De Smart Readiness Indicator (SRI)

Op 14 oktober jl. heeft de Europese Commissie een gedelegeerde handeling vastgesteld ter aanvulling van de Europese richtlijn voor de energieprestatie van gebouwen (EPBD). Het bevat een facultatieve regeling met daarin een indicator die de mate van gereedheid van gebouwen voor slimme toepassingen waardeert, de zogenaamde Smart Readiness Indicator (SRI). De SRI waardeert gebouwen op drie functies: interactie van het gebouw met de gebruikers, interactie van het gebouw met het energienet en energie-efficiëntie van het gebouw. Ook stimuleert de SRI de bewustwording over slimme bouwtechnologie. De gedelegeerde handeling stelt het niet verplicht om de SRI te implementeren voor gebouwen. Het is vooralsnog een optioneel instrument.

Formele testfase

De gedelegeerde handeling biedt EU-lidstaten wel de mogelijkheid om een formele testfase te starten met de SRI. Dit is een laagdrempelige manier om ervaring op te doen met de SRI en om vervolgens te bepalen in hoeverre de indicator van toegevoegde waarde is.
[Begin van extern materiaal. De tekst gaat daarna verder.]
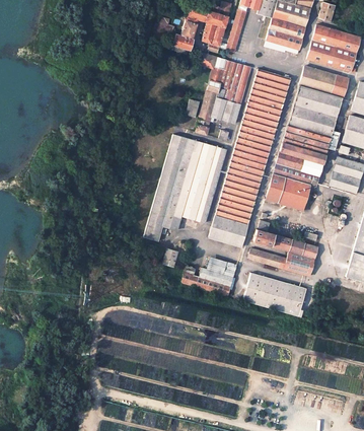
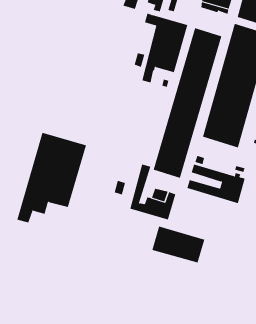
building: [144,134,226,240] -> [17,132,87,223]
building: [243,272,306,315] -> [151,226,205,263]

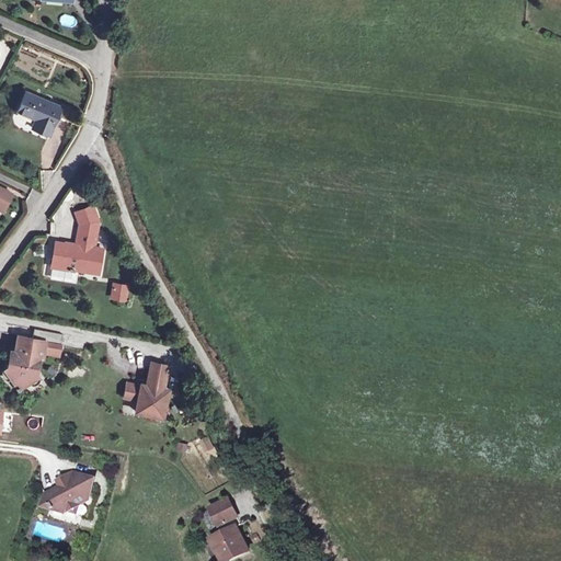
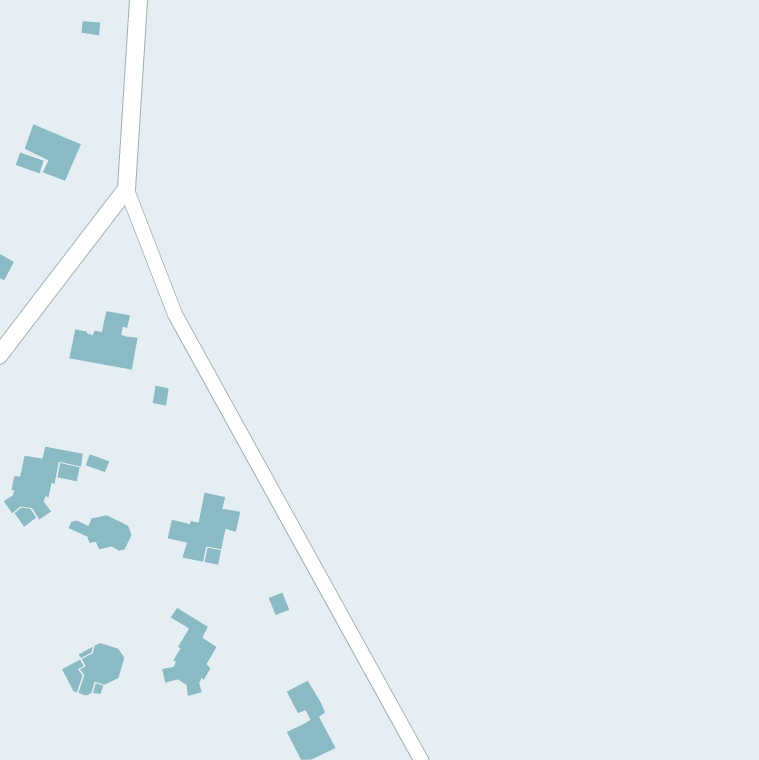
building: [75,206,99,232] -> none
building: none -> [68,514,132,551]
building: none -> [162,607,218,697]

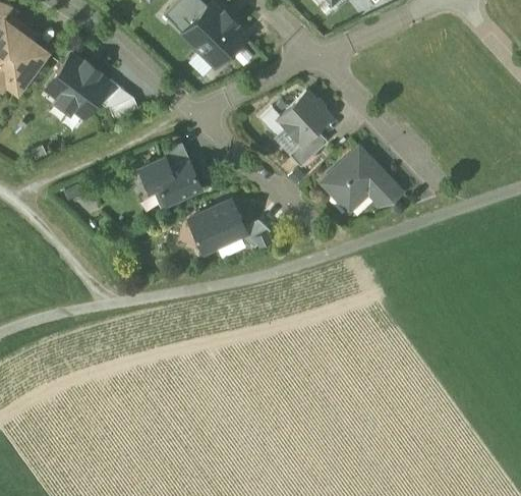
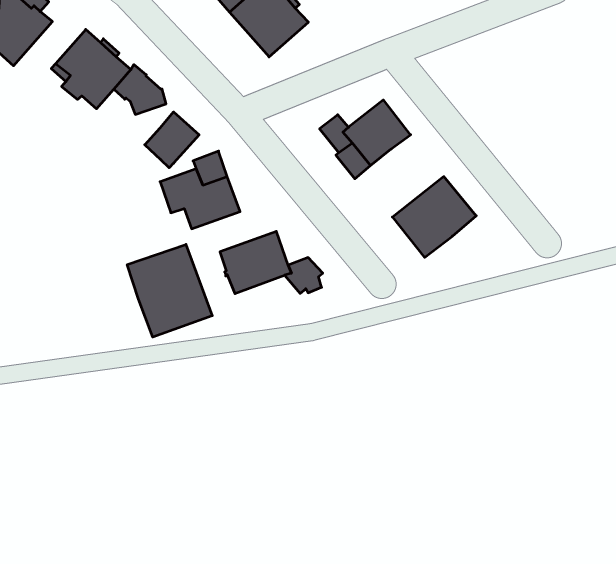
building: none -> [145,112,199,168]
building: [291,130,329,167] -> none
building: [370,177,403,207] -> none
building: none -> [127,244,212,337]

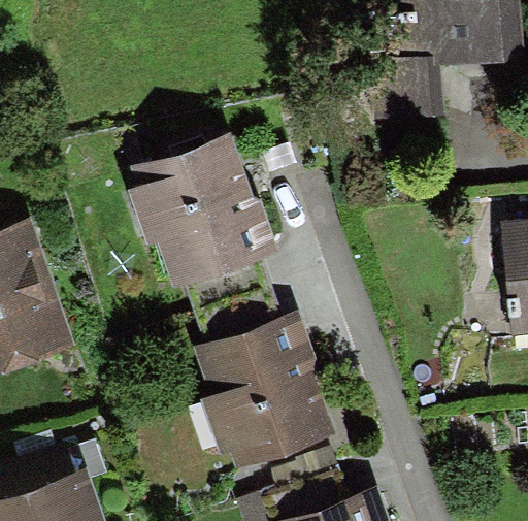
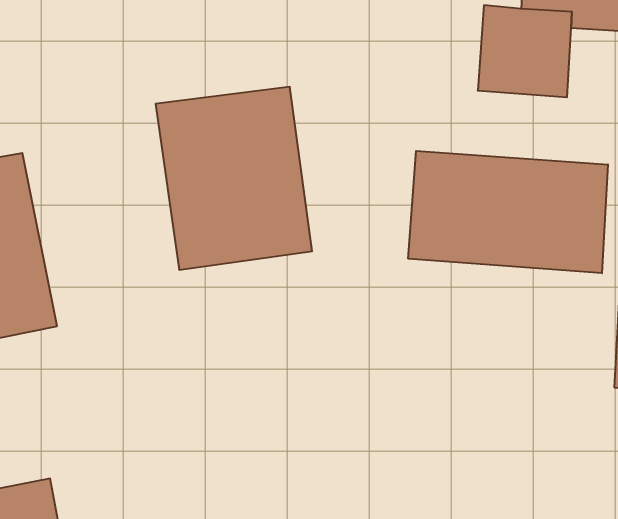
building: none -> [408,151,608,273]
building: [196,312,336,469] -> none

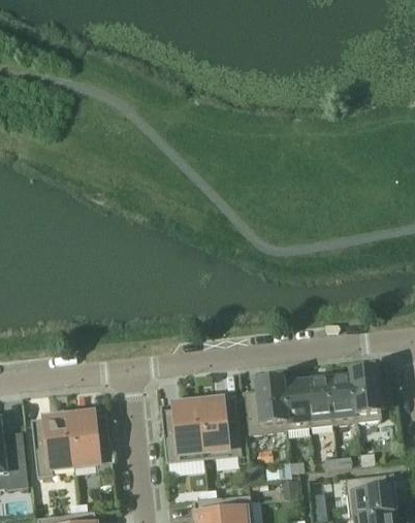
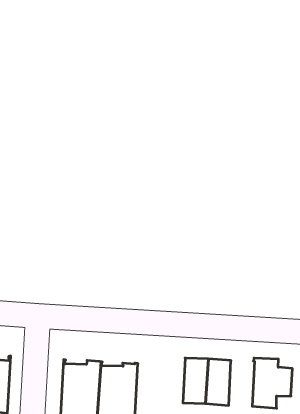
building: [327,377,356,425] -> none
building: [243,381,286,434] -> none

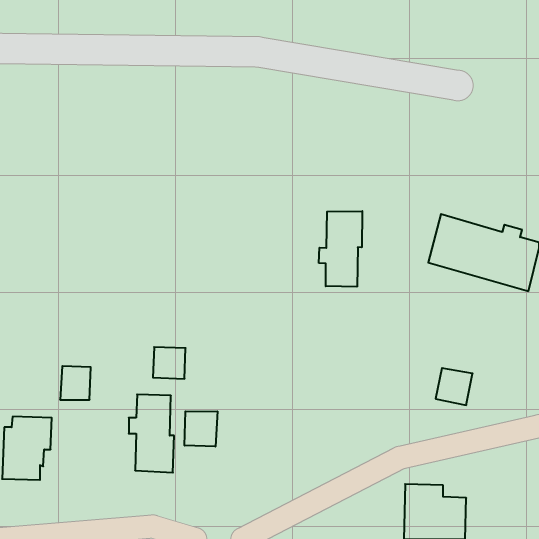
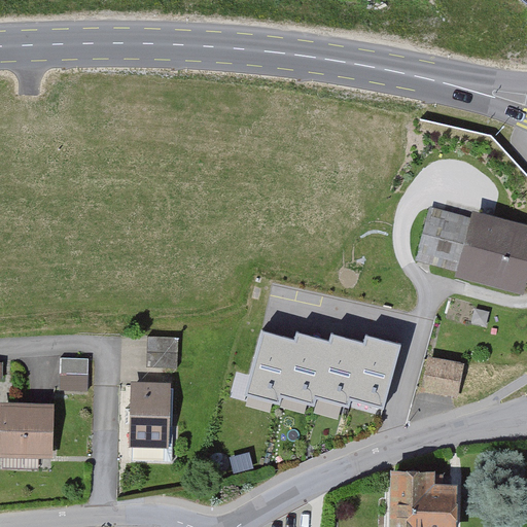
building: [319,211,362,287] -> none
building: none -> [244,326,405,406]
building: [185,411,217,447] -> none

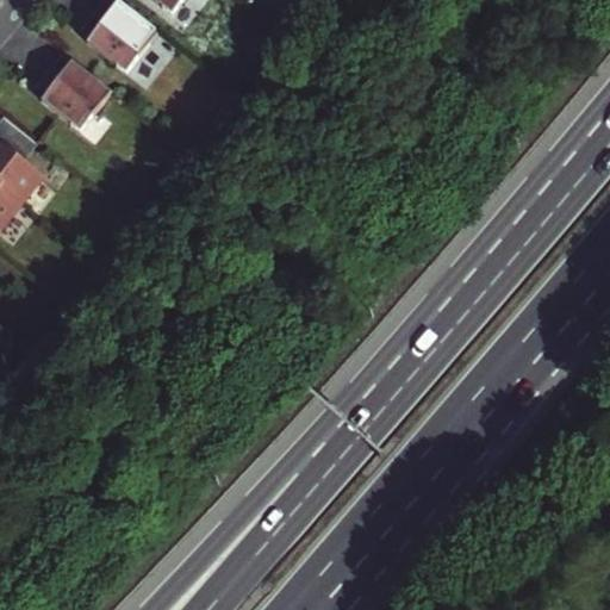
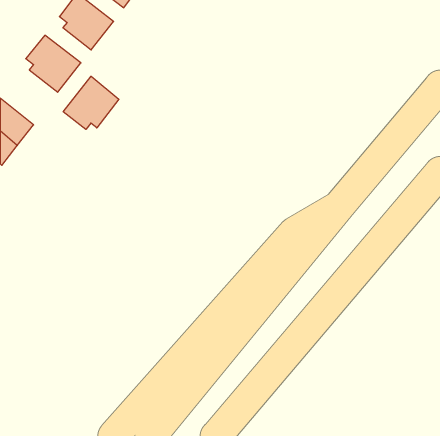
building: none -> [63,76,119,129]

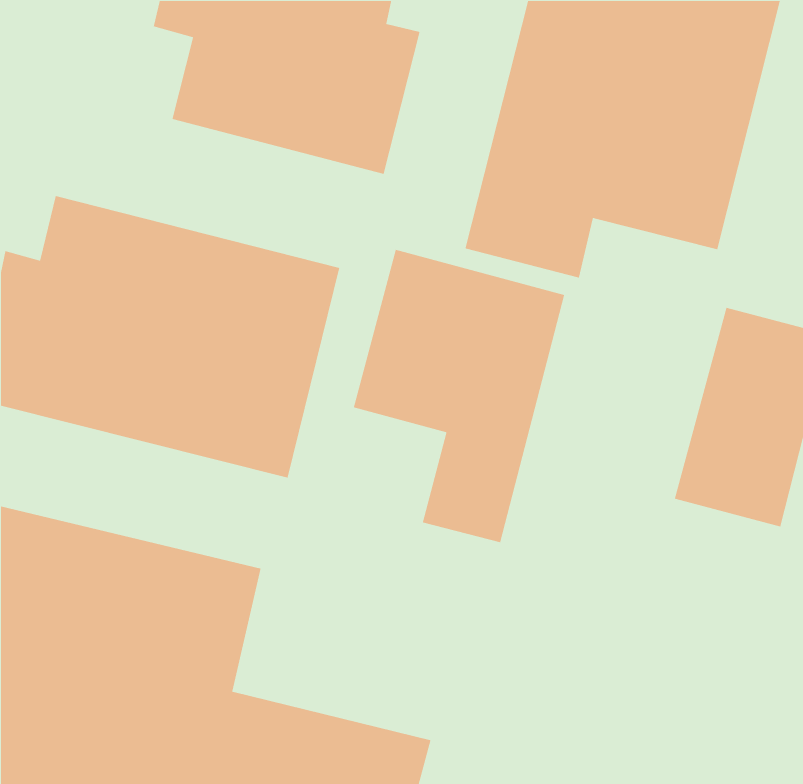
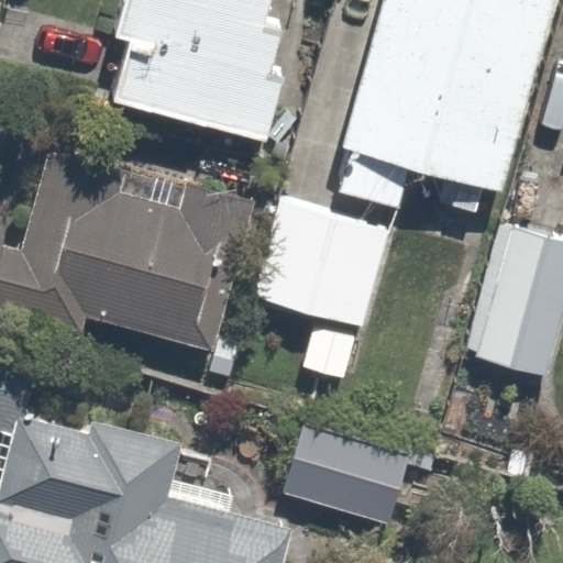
building: none -> [286,427,420,522]

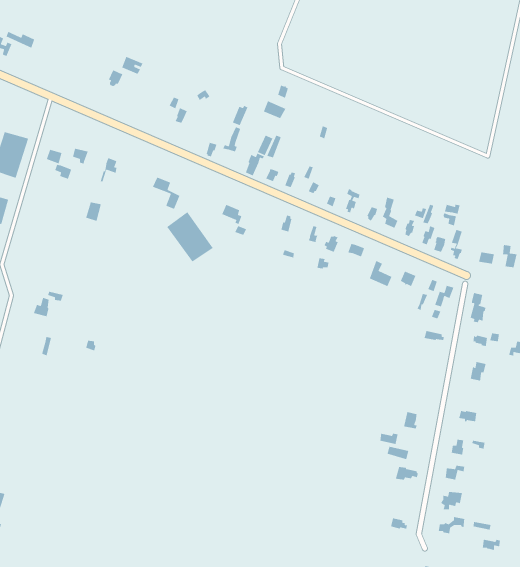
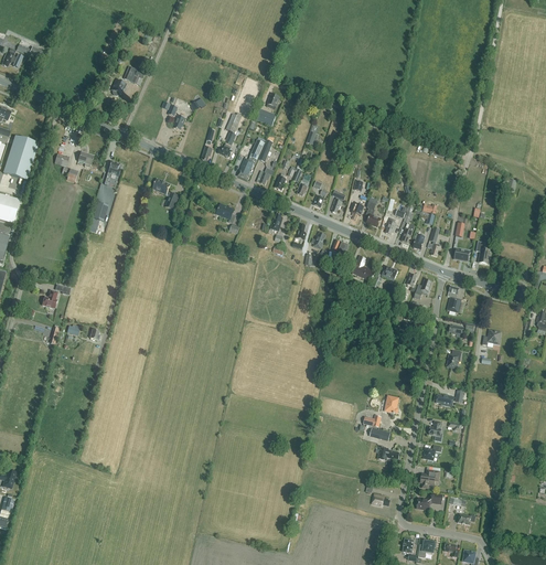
building: [166,211,214,263] -> none

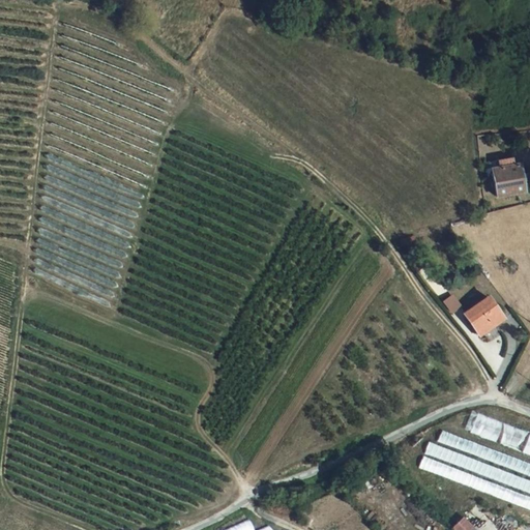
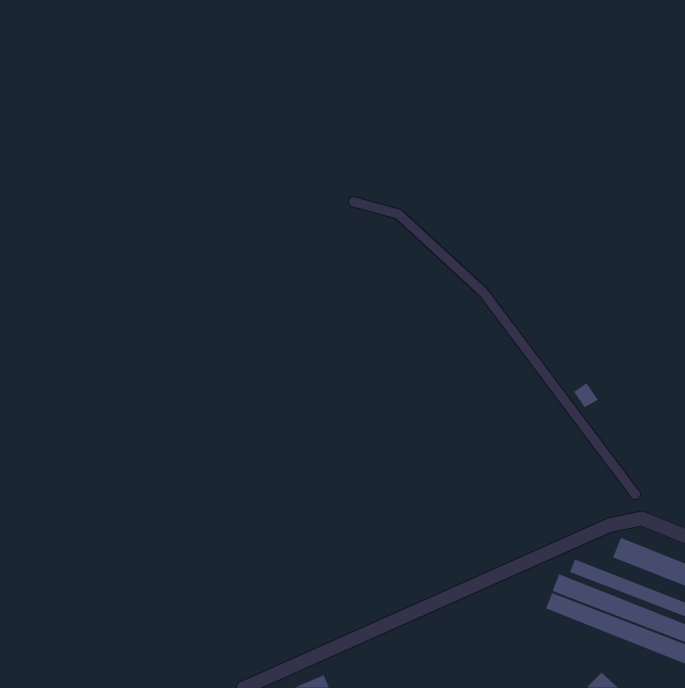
building: [490,159,521,197] -> none
building: [469,299,507,337] -> none

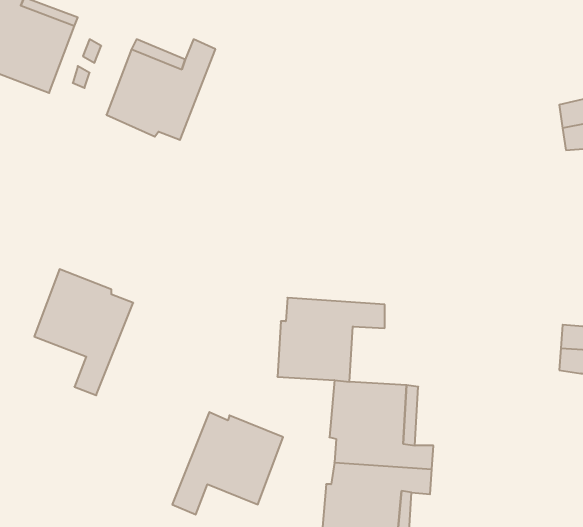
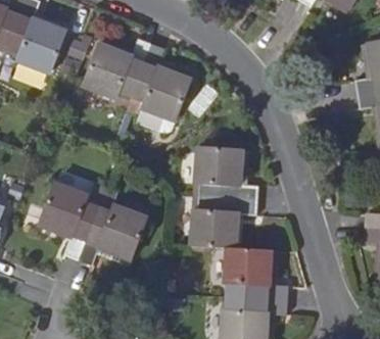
building: none -> [130,46,189,123]
building: none -> [193,149,255,201]
building: [172,412,283,515] -> [79,200,146,262]

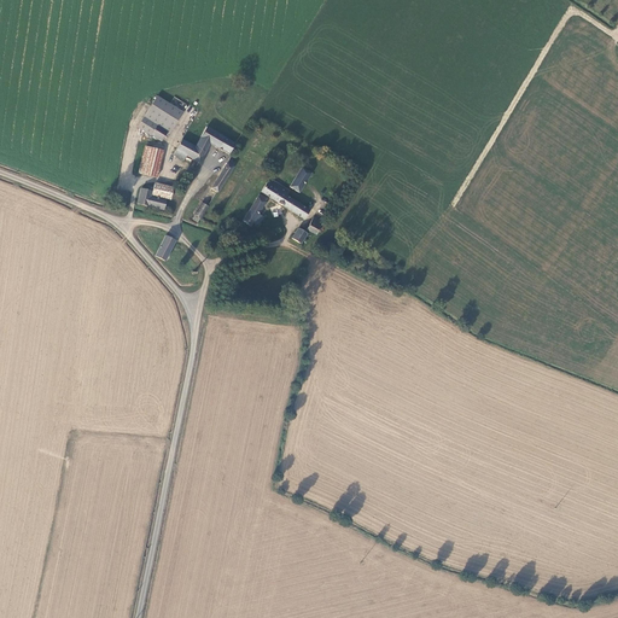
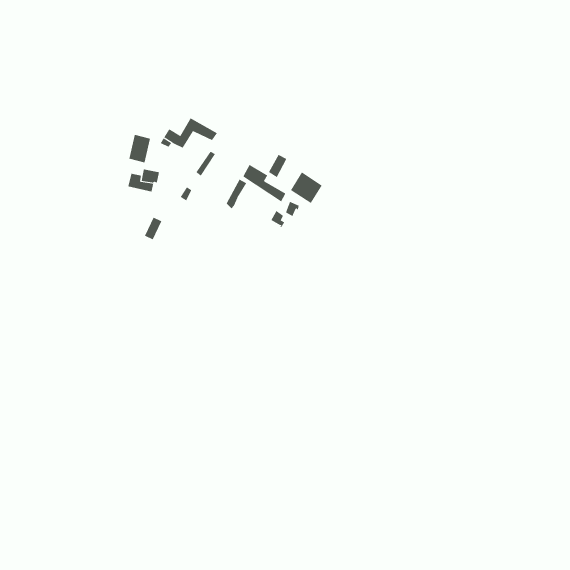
building: [138,97,181,140] -> none
building: none -> [290,171,322,204]

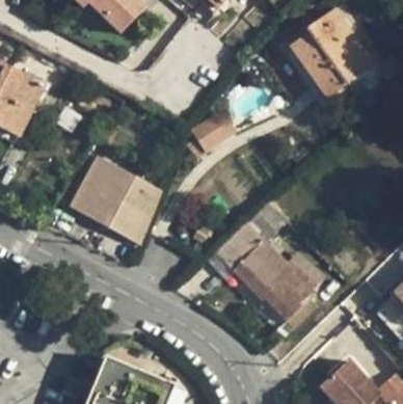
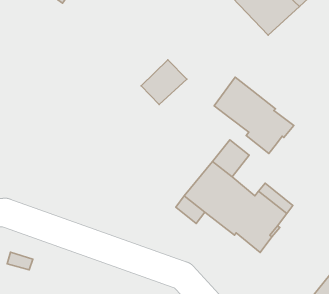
building: none -> [214,77,294,153]
building: [66,158,160,245] -> none

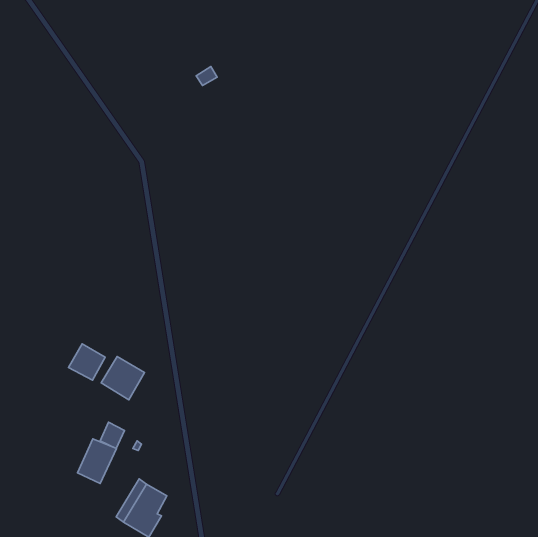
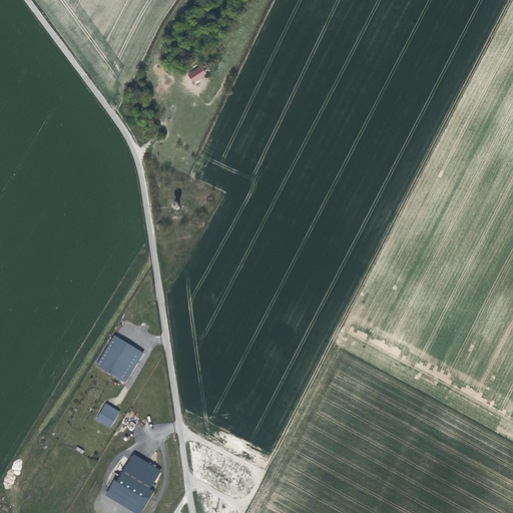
building: [69,344,105,380] -> none
building: [77,439,117,484] -> none

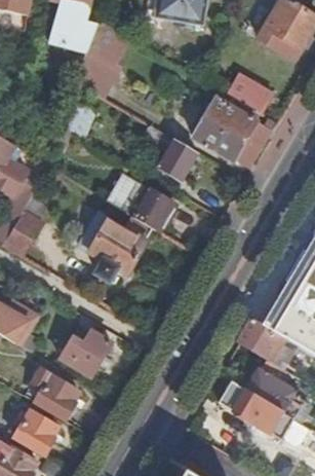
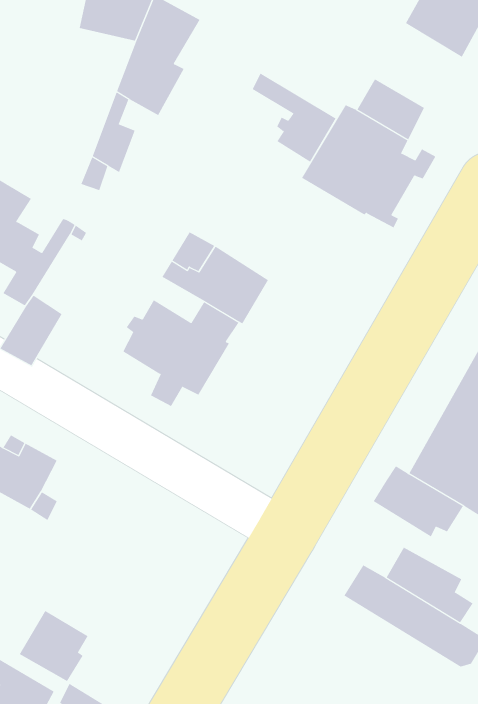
building: [143,123,196,180] -> [252,73,336,162]
building: [60,324,111,375] -> none
building: [31,367,78,419] -> none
Er kan bijvoorbeeld ervaring worden opgedaan met het type gebouwen dat mogelijk baat heeft bij een SRI, hoe de SRI het beste ingevuld kan worden door marktpartijen en hoe de berekeningsmethodiek werkt in de praktijk. Lidstaten kunnen een formele testfase naar eigen inzicht en tijdsduur inrichten vanaf oktober 2020. De Commissie heeft aangegeven de SRI in 2026 te evalueren. De resultaten van testfases en de eerste ervaringen met de toepassing van de SRI in EU-lidstaten zijn hierbij essentieel. Op basis van de evaluatie beslist de Commissie vervolgens of er nieuwe wetsvoorstellen nodig zijn.

Nederlandse invulling

In toenemende mate maken gebouwen gebruik van slimme technologie, ook in Nederland. Ik ben dan ook voornemens om op verzoek van marktpartijen een formele testfase met de SRI in Nederland te faciliteren. Onder faciliteren versta ik het informeren van de Commissie en het geven van advies over de invulling van de testfase in relatie tot andere verplichtingen in de EPBD. Gedurende de testfase zal de overheid kennis uitwisselen met andere lidstaten. Aan het einde van de testfase begeleid de overheid een evaluatie op basis van ervaringen en gegevens die de betrokken partijen verzamelen tijdens het project. Ook stelt de overheid een eindrapportage op voor de Commissie samen met de deelnemers. Marktpartijen worden geacht de testfase in te richten in samenspraak met de overheid. Ze dienen een projectvoorstel te doen, het project uit te voeren en te begeleiden op eigen kosten. Gedurende de testfase verzamelen de betrokken partijen relevante gegevens. Deze gegevens stellen ze beschikbaar voor het opstellen van de eindrapportage voor de Commissie. Ook wordt verwacht dat de betrokken partijen bereid zijn om hun kennis en ervaring te delen met derden.

Kortom, via een formele testfase op verzoek van marktpartijen tracht ik invulling te geven aan de SRI. Op deze wijze wordt de gedelegeerde handeling dan geïmplementeerd in Nederland. Marktpartijen die interesse hebben in het doen van een formele testfase kunnen zich aanmelden via de RVO-website1.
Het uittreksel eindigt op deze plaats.